Homework 5 - How big is your data?

Background

Over the last year Reddit user Stuck_In_the_Matrix has been actively scraping Reddit making the data publicly available for researchers and other interested parties. The data is collected at the comment level, each entry contains a user’s comment along with relevant metadata (subreddit, date time, score, etc). This data is stored as text multiple JSON files, where each line is a separate JSON object. Due to the high volume of traffic on Reddit each of the monthly files is approximately 30 gigabytes. You will be responsible performing the following analysis tasks using Hadoop and/or Spark.

Task 1 - What’s popular with Redditors?

Each comment belongs to a particular subreddit, we would like to know for the given time period what were the 25 most popular subreddits? We would also like to have this broken down by month (Jan to May) - create a Billboard-like table for each month that shows the top 25 subreddits for that month that also includes the change in rank since the previous month. Comment on any subreddits that show a strong positive or negative trend.

Task 2 - When do Redditors post?

Create plots that show the frequency of Reddit comments over the entire time period (aggregate to an hourly level). Also create plots that show the frequency of comments over the days of the week (data should again be at an hour level). Comment on any patterns you notice, particularly days with unusually large or small numbers of comments.

Recreate the above plots but only for comments that were gilded (commentor was given Reddit gold by another user). Comment on the similarly or difference in the plot collections.

Task 3 - What are Redditors saying (on Valentine’s Day)?

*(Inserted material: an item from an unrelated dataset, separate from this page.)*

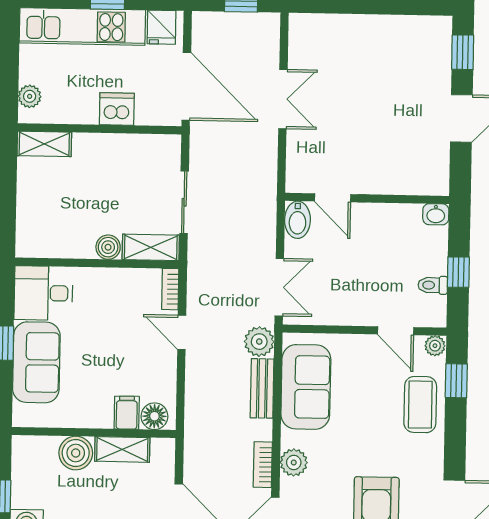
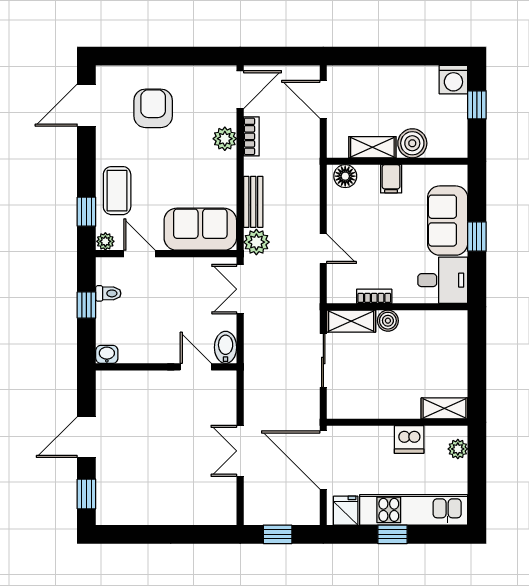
dishwasher: (117, 109) -> (409, 440), moved
bookcase: (170, 289) -> (374, 296), moved, turned -90
sofa: (306, 387) -> (200, 229), moved, turned 90
filing cabinet: (127, 413) -> (391, 179), moved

Valentine’s day is on February 14 every year, our data contains this for 2015 - pick two other dates and perform a word frequency analysis of these three days and see if what Redditors say on Valentine’s day appears to be different from your control days. This does not need to be a fully quantitative analysis but do make sure to clean up the data (e.g. strip things like punctuation and capitalization, remove stop words, etc.)

Data

The data is available on saxon via HDFS in the /data/ directory as RC_2015-01.json, RC_2015-02.json, RC_2015-03.json,RC_2015-04.json, RC_2015-05.json respectively. A subsets of RC_2015-01.json with 1,000,000 and 1,000 comments are available as short_1e6.json and short_1e4.json respectively - these files are available on saxon’s HDFS as well as in /data/Sta523/reddit on the regular filesystem. It is recommended that you start your analyses with the smaller datasets and work your way up in size.

Work Product

hw5.Rmd - write up detailing the specifics of your implementation (e.g. query approach)
mapreduce/spark jobs - I recommend having one separate file per task that contains the related mapreduce / spark implementation. These files should perform the query and save the result to a local Rdata file (these should not be commited, but should be used by hw5.Rmd so the jobs don’t need to be rerun).
Makefile - write a Makefile that will run all of the necessary mapreduce / spark jobs and then compile hw5.Rmd.

Submission and Grading

This homework is due by 2 pm Saturday, December 5th. You are to complete the assignment as a group and to keep everything (code, write ups, etc.) on your team’s github repository (commit early and often). All team members are expected to contribute equally to the completion of this assignment and group assessments will be given at its completion - anyone judged to not have sufficient contributed to the final product will have their grade penalized. While different teams members may have different coding backgrounds and abilities, it is the responsibility of every team member to understand how and why all code in the assignment works.